State health inspectors documented 24 deficiencies at LOUISBURG HEALTHCARE & REHAB CENTER during 2022 to 2025. These included: 1 that caused actual resident harm, 21 with potential for harm, and 2 minor or isolated issues. Deficiencies causing actual harm indicate documented cases where residents experienced negative health consequences.

Who Owns and Operates Louisburg Healthcare & Rehab Center?

LOUISBURG HEALTHCARE & REHAB CENTER is owned by a for-profit company. For-profit facilities operate as businesses with obligations to shareholders or private owners. The facility is operated by RECOVER-CARE HEALTHCARE, a chain that manages multiple nursing homes. With 60 certified beds and approximately 48 residents (about 80% occupancy), it is a smaller facility located in LOUISBURG, Kansas.

How Does Louisburg Healthcare & Rehab Center Compare to Other Kansas Nursing Homes?

Compared to the 100 nursing homes in Kansas, LOUISBURG HEALTHCARE & REHAB CENTER's overall rating (3 stars) is above the state average of 2.9, staff turnover (30%) is significantly lower than the state average of 46%, and health inspection rating (3 stars) is at the national benchmark.

What Should Families Ask When Visiting Louisburg Healthcare & Rehab Center?

Based on this facility's data, families visiting should ask: "Can I visit during a mealtime to observe dining assistance and food quality?" "How do you handle medical emergencies, and what is your hospital transfer rate?" "Can I speak with family members of current residents about their experience?"

Is Louisburg Healthcare & Rehab Center Safe?

Based on CMS inspection data, LOUISBURG HEALTHCARE & REHAB CENTER has a clean safety record: no substantiated abuse findings (meaning no confirmed cases of resident harm), no Immediate Jeopardy citations (the most serious violation level indicating risk of serious injury or death), and is not on the Special Focus Facility watch list (a federal program monitoring the lowest-performing 1% of nursing homes). The facility has a 3-star overall rating and ranks #1 of 100 nursing homes in Kansas. While no facility is perfect, families should still ask about staff-to-resident ratios and recent inspection results during their visit.

Do Nurses at Louisburg Healthcare & Rehab Center Stick Around?

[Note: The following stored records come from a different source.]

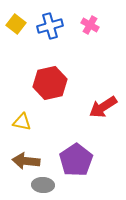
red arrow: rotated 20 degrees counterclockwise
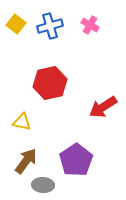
brown arrow: rotated 120 degrees clockwise
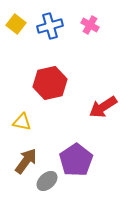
gray ellipse: moved 4 px right, 4 px up; rotated 45 degrees counterclockwise
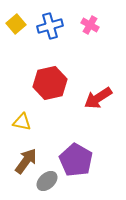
yellow square: rotated 12 degrees clockwise
red arrow: moved 5 px left, 9 px up
purple pentagon: rotated 8 degrees counterclockwise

LOUISBURG HEALTHCARE & REHAB CENTER has a staff turnover rate of 30%, which is about average for Kansas nursing homes (state average: 46%). Moderate turnover is common in nursing homes, but families should still ask about staff tenure and how the facility maintains care continuity when employees leave.

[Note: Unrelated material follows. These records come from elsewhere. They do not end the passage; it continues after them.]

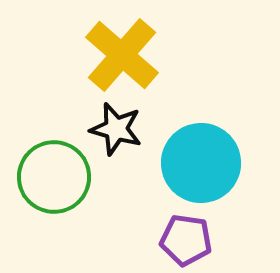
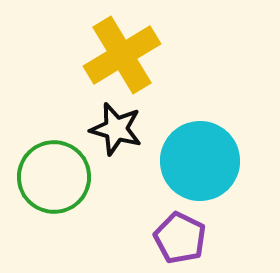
yellow cross: rotated 18 degrees clockwise
cyan circle: moved 1 px left, 2 px up
purple pentagon: moved 6 px left, 2 px up; rotated 18 degrees clockwise
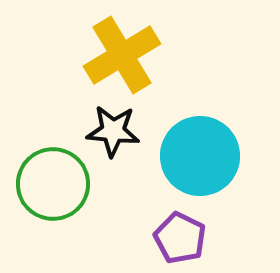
black star: moved 3 px left, 2 px down; rotated 10 degrees counterclockwise
cyan circle: moved 5 px up
green circle: moved 1 px left, 7 px down
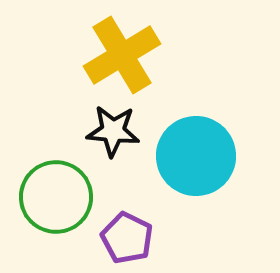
cyan circle: moved 4 px left
green circle: moved 3 px right, 13 px down
purple pentagon: moved 53 px left
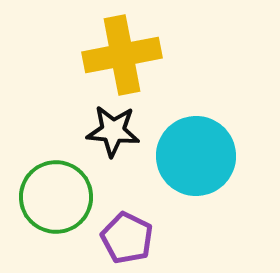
yellow cross: rotated 20 degrees clockwise
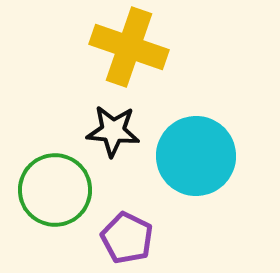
yellow cross: moved 7 px right, 8 px up; rotated 30 degrees clockwise
green circle: moved 1 px left, 7 px up
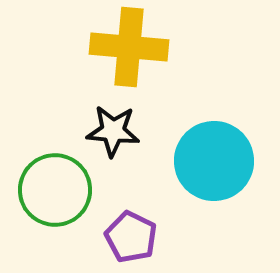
yellow cross: rotated 14 degrees counterclockwise
cyan circle: moved 18 px right, 5 px down
purple pentagon: moved 4 px right, 1 px up
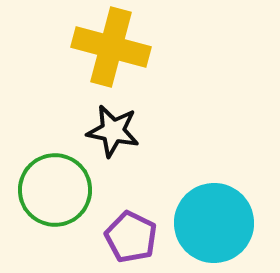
yellow cross: moved 18 px left; rotated 10 degrees clockwise
black star: rotated 6 degrees clockwise
cyan circle: moved 62 px down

Was Louisburg Healthcare & Rehab Center Ever Fined?

LOUISBURG HEALTHCARE & REHAB CENTER has been fined $19,218 across 1 penalty action. This is below the Kansas average of $33,271. While any fine indicates a compliance issue, fines under $50,000 are relatively common and typically reflect isolated problems that were subsequently corrected. Families should ask what specific issues led to these fines and confirm they've been resolved.

Is Louisburg Healthcare & Rehab Center on Any Federal Watch List?

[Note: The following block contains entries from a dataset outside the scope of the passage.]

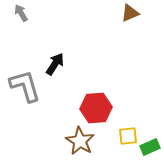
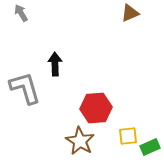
black arrow: rotated 35 degrees counterclockwise
gray L-shape: moved 2 px down
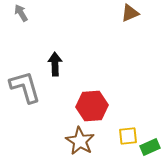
gray L-shape: moved 1 px up
red hexagon: moved 4 px left, 2 px up
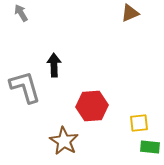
black arrow: moved 1 px left, 1 px down
yellow square: moved 11 px right, 13 px up
brown star: moved 16 px left
green rectangle: rotated 30 degrees clockwise
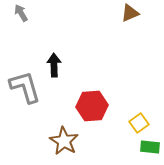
yellow square: rotated 30 degrees counterclockwise
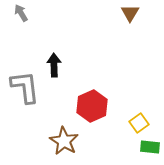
brown triangle: rotated 36 degrees counterclockwise
gray L-shape: rotated 9 degrees clockwise
red hexagon: rotated 20 degrees counterclockwise
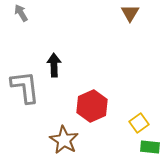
brown star: moved 1 px up
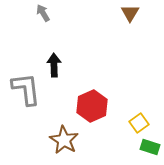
gray arrow: moved 22 px right
gray L-shape: moved 1 px right, 2 px down
green rectangle: rotated 12 degrees clockwise
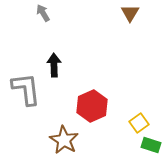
green rectangle: moved 1 px right, 2 px up
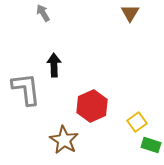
yellow square: moved 2 px left, 1 px up
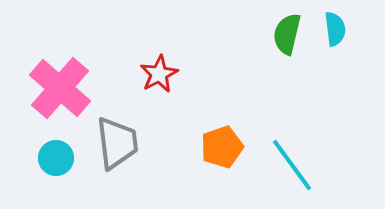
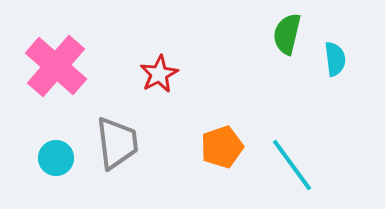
cyan semicircle: moved 30 px down
pink cross: moved 4 px left, 22 px up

LOUISBURG HEALTHCARE & REHAB CENTER is not on any federal watch list. The most significant is the Special Focus Facility (SFF) program, which identifies the bottom 1% of nursing homes nationally based on persistent, serious quality problems. Not being on this list means the facility has avoided the pattern of deficiencies that triggers enhanced federal oversight. This is a positive indicator, though families should still review the facility's inspection history directly.